WHAT YOU SHOULD DO: A word-for-word copy of the entries, with the images left out, is what you should write.
+---+
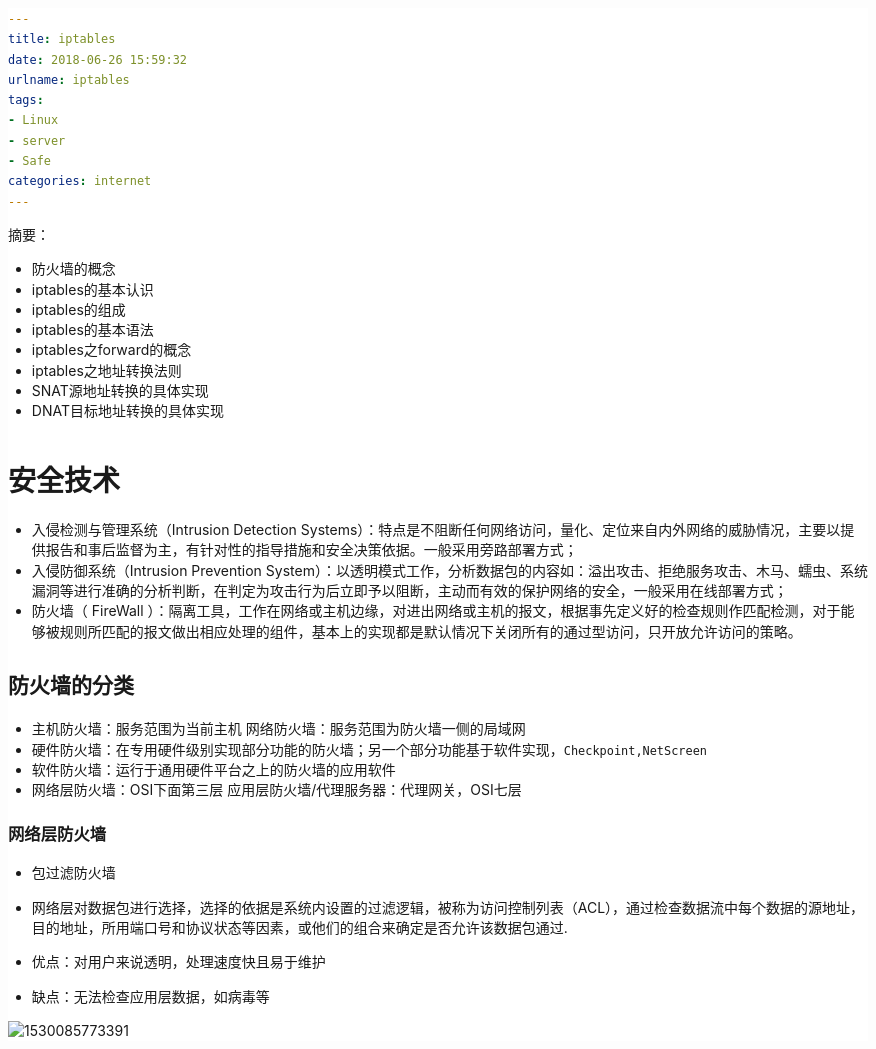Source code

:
 ```yaml
---
title: iptables
date: 2018-06-26 15:59:32
urlname: iptables
tags: 
- Linux
- server
- Safe
categories: internet
---
```


摘要：

- 防火墙的概念
- iptables的基本认识
- iptables的组成
- iptables的基本语法
- iptables之forward的概念
- iptables之地址转换法则
- SNAT源地址转换的具体实现
- DNAT目标地址转换的具体实现

# 安全技术

- 入侵检测与管理系统（Intrusion Detection Systems）：特点是不阻断任何网络访问，量化、定位来自内外网络的威胁情况，主要以提供报告和事后监督为主，有针对性的指导措施和安全决策依据。一般采用旁路部署方式；
- 入侵防御系统（Intrusion Prevention System）：以透明模式工作，分析数据包的内容如：溢出攻击、拒绝服务攻击、木马、蠕虫、系统漏洞等进行准确的分析判断，在判定为攻击行为后立即予以阻断，主动而有效的保护网络的安全，一般采用在线部署方式；
- 防火墙（ FireWall ）：隔离工具，工作在网络或主机边缘，对进出网络或主机的报文，根据事先定义好的检查规则作匹配检测，对于能够被规则所匹配的报文做出相应处理的组件，基本上的实现都是默认情况下关闭所有的通过型访问，只开放允许访问的策略。

## 防火墙的分类

- 主机防火墙：服务范围为当前主机
  网络防火墙：服务范围为防火墙一侧的局域网
- 硬件防火墙：在专用硬件级别实现部分功能的防火墙；另一个部分功能基于软件实现，`Checkpoint,NetScreen`
- 软件防火墙：运行于通用硬件平台之上的防火墙的应用软件
- 网络层防火墙：OSI下面第三层
  应用层防火墙/代理服务器：代理网关，OSI七层

### 网络层防火墙

- 包过滤防火墙
- 网络层对数据包进行选择，选择的依据是系统内设置的过滤逻辑，被称为访问控制列表（ACL），通过检查数据流中每个数据的源地址，目的地址，所用端口号和协议状态等因素，或他们的组合来确定是否允许该数据包通过.

- 优点：对用户来说透明，处理速度快且易于维护
- 缺点：无法检查应用层数据，如病毒等

![1530085773391](/images/15300856773391.png)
+---+
TASK RESULT:
Source code

:
 ```yaml
---
title: iptables
date: 2018-06-26 15:59:32
urlname: iptables
tags: 
- Linux
- server
- Safe
categories: internet
---
```


摘要：

- 防火墙的概念
- iptables的基本认识
- iptables的组成
- iptables的基本语法
- iptables之forward的概念
- iptables之地址转换法则
- SNAT源地址转换的具体实现
- DNAT目标地址转换的具体实现

# 安全技术

- 入侵检测与管理系统（Intrusion Detection Systems）：特点是不阻断任何网络访问，量化、定位来自内外网络的威胁情况，主要以提供报告和事后监督为主，有针对性的指导措施和安全决策依据。一般采用旁路部署方式；
- 入侵防御系统（Intrusion Prevention System）：以透明模式工作，分析数据包的内容如：溢出攻击、拒绝服务攻击、木马、蠕虫、系统漏洞等进行准确的分析判断，在判定为攻击行为后立即予以阻断，主动而有效的保护网络的安全，一般采用在线部署方式；
- 防火墙（ FireWall ）：隔离工具，工作在网络或主机边缘，对进出网络或主机的报文，根据事先定义好的检查规则作匹配检测，对于能够被规则所匹配的报文做出相应处理的组件，基本上的实现都是默认情况下关闭所有的通过型访问，只开放允许访问的策略。

## 防火墙的分类

- 主机防火墙：服务范围为当前主机
  网络防火墙：服务范围为防火墙一侧的局域网
- 硬件防火墙：在专用硬件级别实现部分功能的防火墙；另一个部分功能基于软件实现，`Checkpoint,NetScreen`
- 软件防火墙：运行于通用硬件平台之上的防火墙的应用软件
- 网络层防火墙：OSI下面第三层
  应用层防火墙/代理服务器：代理网关，OSI七层

### 网络层防火墙

- 包过滤防火墙
- 网络层对数据包进行选择，选择的依据是系统内设置的过滤逻辑，被称为访问控制列表（ACL），通过检查数据流中每个数据的源地址，目的地址，所用端口号和协议状态等因素，或他们的组合来确定是否允许该数据包通过.

- 优点：对用户来说透明，处理速度快且易于维护
- 缺点：无法检查应用层数据，如病毒等

![1530085773391](/images/15300856773391.png)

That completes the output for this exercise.